With some metals prices up more than 100 percent this year, analysts are warning commodity investors to be wary of a bubble.

Typically, prices rise when builders are busy constructing homes and factories are pumping out cars and other products. But with Americans nervous about jobs, the housing industry still in the dumps and industrial production below levels of more than a year ago, typical supply-and-demand forces are missing.

Analysts are hard-pressed to find a solid economic reason metals such as copper and lead have more than doubled this year and have surmised that much of the move has come from traders chasing a rising investment, not fundamentals.

Many experts point to the same phenomenon in gold and crude oil. Both have risen sharply, with gasoline on average costing more than it did a year ago.

When commodities run up that quickly, it creates risks for investors who don’t realize how fast momentum can turn a lucrative investment into a disappointment.

“Any individual playing the commodity game had better watch the momentum, because there are very experienced players in commodities who can short them (bet against them) at any time and cause metals to turn down fast,” said Jack Ablin, chief investment officer of Harris Private Bank.

Adam Klopfenstein, senior market strategist in MF Global Ltd.’s Lind-Waldock division, said: “If the stock market goes down, the metals will, too.”

Both stocks and commodities are being driven by the same behavior: a globe awash in cash in the aftermath of Federal Reserve recession-fighting policies, and few ways for investors to make much of a return without taking risks in stocks and commodities.

If stocks start falling, Klopfenstein said investors will surmise that the economy is not strengthening enough to support recent metal prices.
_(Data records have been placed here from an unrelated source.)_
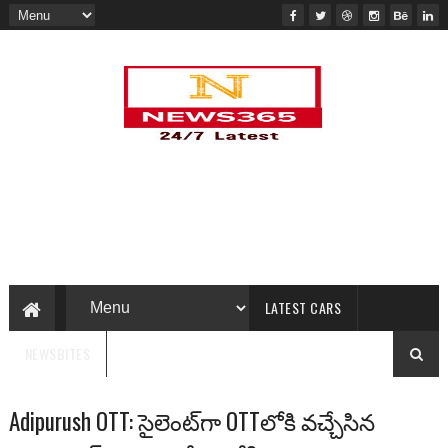
LATEST CARS
NEWSBITES
Adipurush OTT: సైలెంట్‌గా OTTలోకి వచ్చేసిన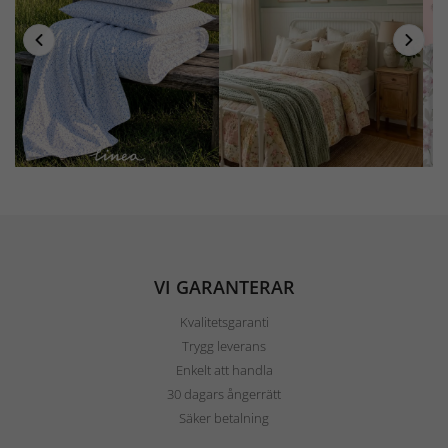
VI GARANTERAR
Kvalitetsgaranti
Trygg leverans
Enkelt att handla
30 dagars ångerrätt
Säker betalning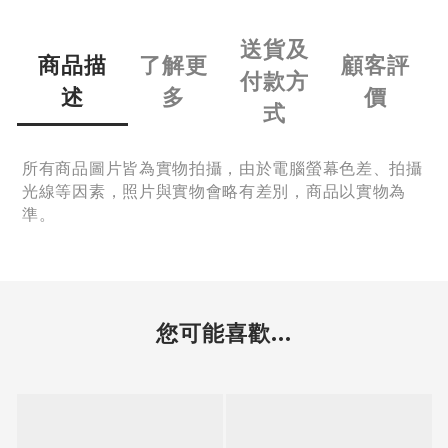
送貨及
商品描
了解更
顧客評
付款方
述
多
價
式
所有商品圖片皆為實物拍攝，由於電腦螢幕色差、拍攝
光線等因素，照片與實物會略有差別，商品以實物為
準。
您可能喜歡...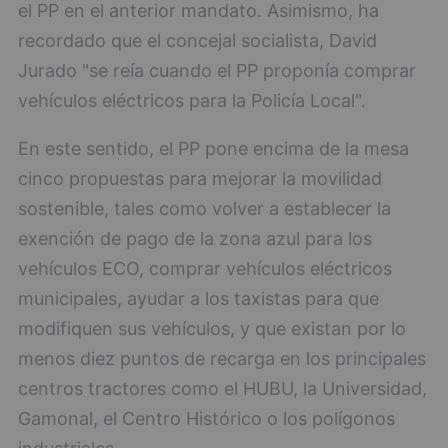
el PP en el anterior mandato. Asimismo, ha
recordado que el concejal socialista, David
Jurado "se reía cuando el PP proponía comprar
vehículos eléctricos para la Policía Local".
En este sentido, el PP pone encima de la mesa
cinco propuestas para mejorar la movilidad
sostenible, tales como volver a establecer la
exención de pago de la zona azul para los
vehículos ECO, comprar vehículos eléctricos
municipales, ayudar a los taxistas para que
modifiquen sus vehículos, y que existan por lo
menos diez puntos de recarga en los principales
centros tractores como el HUBU, la Universidad,
Gamonal, el Centro Histórico o los polígonos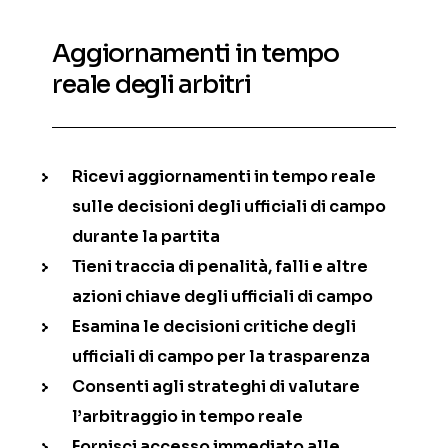
Aggiornamenti in tempo
reale degli arbitri
Ricevi aggiornamenti in tempo reale
sulle decisioni degli ufficiali di campo
durante la partita
Tieni traccia di penalità, falli e altre
azioni chiave degli ufficiali di campo
Esamina le decisioni critiche degli
ufficiali di campo per la trasparenza
Consenti agli strateghi di valutare
l’arbitraggio in tempo reale
Fornisci accesso immediato alle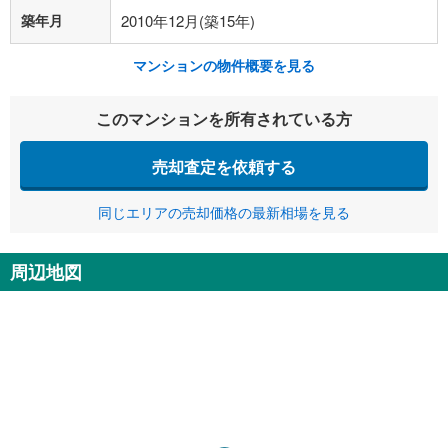
築年月
2010年12月(築15年)
マンションの物件概要を見る
このマンションを所有されている方
売却査定を依頼する
同じエリアの売却価格の最新相場を見る
周辺地図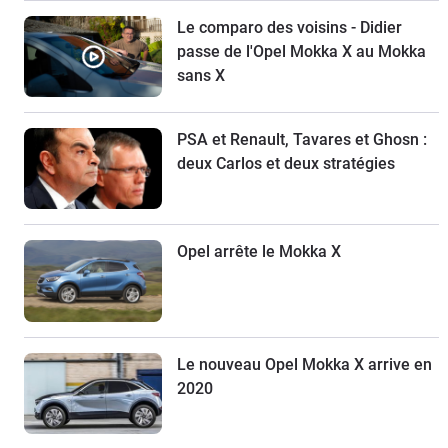
Le comparo des voisins - Didier
passe de l'Opel Mokka X au Mokka
sans X
PSA et Renault, Tavares et Ghosn :
deux Carlos et deux stratégies
Opel arrête le Mokka X
Le nouveau Opel Mokka X arrive en
2020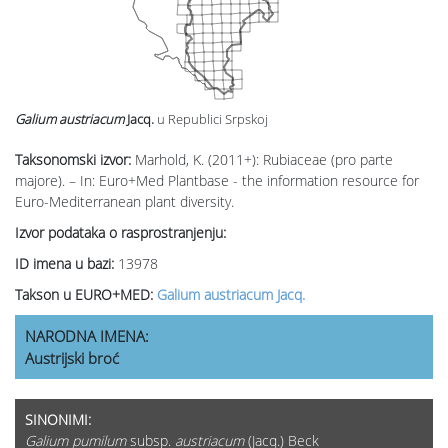
Galium austriacum
Jacq.
u Republici Srpskoj
Taksonomski izvor:
Marhold, K. (2011+): Rubiaceae (pro parte
majore). – In: Euro+Med Plantbase - the information resource for
Euro-Mediterranean plant diversity.
Izvor podataka o rasprostranjenju:
ID imena u bazi:
13978
Takson u EURO+MED:
Galium austriacum Jacq.
NARODNA IMENA:
Austrijski broć
SINONIMI:
Galium pumilum
subsp.
austriacum
(Jacq.) Beck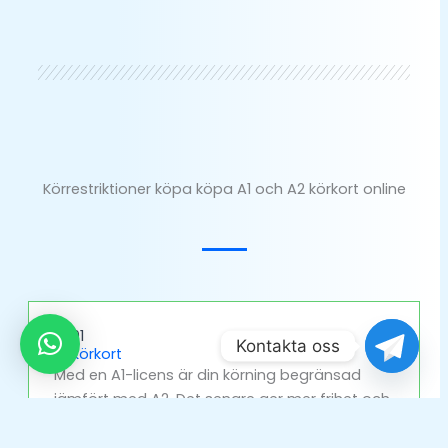
Körrestriktioner köpa köpa A1 och A2 körkort online
— 01
Kontakta oss
A1 körkort
Med en A1-licens är din körning begränsad
jämfört med A2. Det senare ger mer frihet och
är ett språngbräde för att få ett fullständigt
motorcykelkort.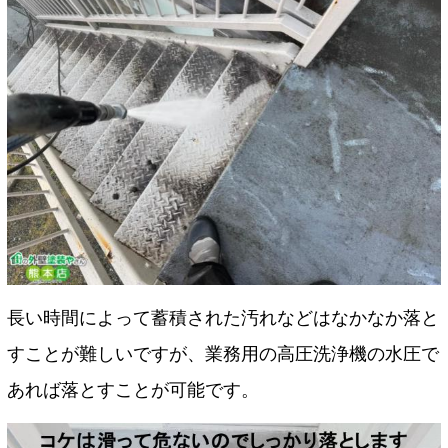
長い時間によって蓄積された汚れなどはなかなか落と
すことが難しいですが、業務用の高圧洗浄機の水圧で
あれば落とすことが可能です。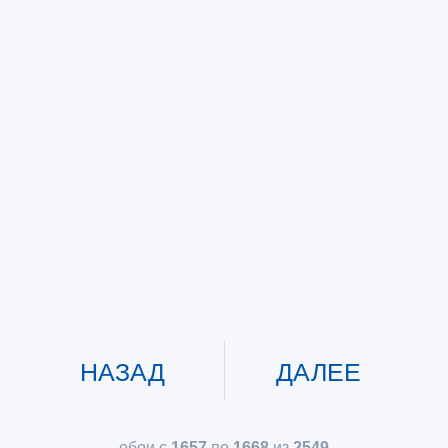
НАЗАД
ДАЛЕЕ
обои с
1657
по
1668
из
2549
Although analysts say the economy will strengthen eventually, the risk is that investors will sour on commodities before growth occurs.

Deutsche Bank’s commodities team, for example, said weakness in the dollar will set the stage for a rally in commodities through the end of this year, but they note that “unlimited central bank liquidity created the conditions for another mini-bubble.”

They note that as people have invested in commodities for financial reasons rather than to use the metal, the typical underpinnings for prices have changed.

That makes analysis difficult even for the pros.

“Analysis of the aluminum market, although challenging, always used to be a relatively straightforward process,” the analysts said in a report. “It involved an examination of future supply growth as compared to future demand growth.”

That has changed because of investing behavior and because countries such as China and other buyers are stockpiling metals rather than using them. Under these conditions, investors could see prices fall sharply if the metal is released for sale, and supplies suddenly seem great.

Hilary Till, a commodities trader and principal in Premia Capital Management, said it is difficult to determine what is being stored and for what reasons.

Many analysts are having a difficult time making sense of the high prices.

“It seems to us that if output declines, then input of materials ought to be down by a similar order,” said Carl Weinberg of High Frequency Economics.

Yet, he noted that industrial production is down 13.7 percent from the level it was at just before the Lehman Brothers’ failure sent the economy into a tailspin last year.